No one knows how long the blackout on the internet will last. The law that allows authorities to cut off telecommunications service is only written to order temporary interruptions with a specific end date. But just the military he said The service will be “temporarily suspended from today until a warning is issued” to dismiss this requirement.
In recent weeks, as in several years, the people of Myanmar have spread awareness about the solutions to government censorship and efforts to block sites, Tools like VPNs, Tor browser, and encrypted communication platforms like the end like Signal. Before the blackout on the Internet, sites like Facebook, Instagram, Twitter, and Wikipedia ads were blocked along with numerous news sites.

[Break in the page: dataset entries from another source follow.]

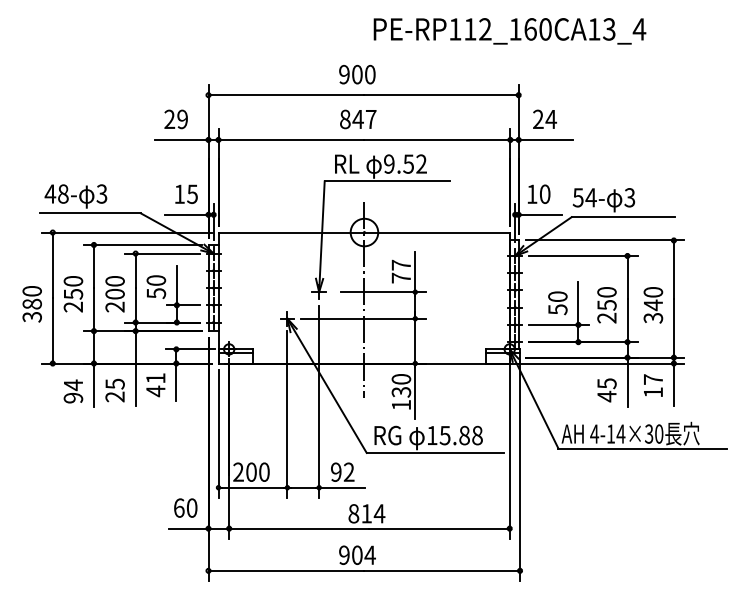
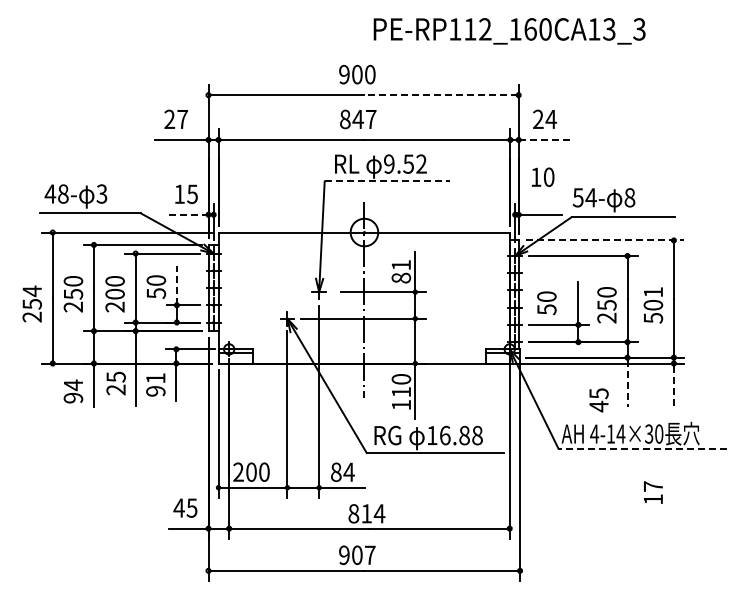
text at (639, 29): PE-RP112_160CA13_4 -> PE-RP112_160CA13_3
line at (440, 95): solid -> dashed
text at (182, 119): 29 -> 27
line at (546, 139): solid -> dashed
line at (387, 181): solid -> dashed
text at (538, 193) position: (538, 193) -> (542, 176)
text at (629, 197): 3 -> 8
line at (186, 214): solid -> dashed
line at (605, 240): solid -> dashed
text at (401, 271): 77 -> 81
line at (176, 284): solid -> dashed
text at (31, 303): 380 -> 254
text at (557, 303) position: (557, 303) -> (546, 303)
text at (653, 304): 340 -> 501
line at (627, 383): solid -> dashed
text at (653, 385) position: (653, 385) -> (653, 492)
line at (673, 386): solid -> dashed
text at (114, 390) position: (114, 390) -> (115, 383)
text at (606, 390) position: (606, 390) -> (598, 400)
text at (155, 391): 41 -> 91
text at (401, 392): 130 -> 110
text at (444, 435): 15.88 -> 16.88
line at (641, 448): solid -> dashed
text at (342, 471): 92 -> 84
text at (185, 507): 60 -> 45
text at (369, 554): 904 -> 907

In preparation for a complete international shutdown of the Internet, Free Expression Myanmar’s Spencer says some activists have made an effort to install as many physical connections to the internet as possible so that communities can maintain a small amount of shared connectivity. And some people or companies that already had one of those weird physical connections have been opening their doors to share the resource. People have also been teaching each other about apps like Bridgefy and FireChat Used in protests in Hong Kong in 2019 and 2020, which use Bluetooth networks based on proximity, rather than the Internet, to send messages.
“The people of Myanmar are rich,” says Amira Harb, a former U.S. intelligence agent and threat researcher who has researched Myanmar’s Internet use for IntSights. “They are not afraid, or I should say many are reasonably afraid, but they are brave. They are pushing against everything and finding ways to ask for solidarity and international support.”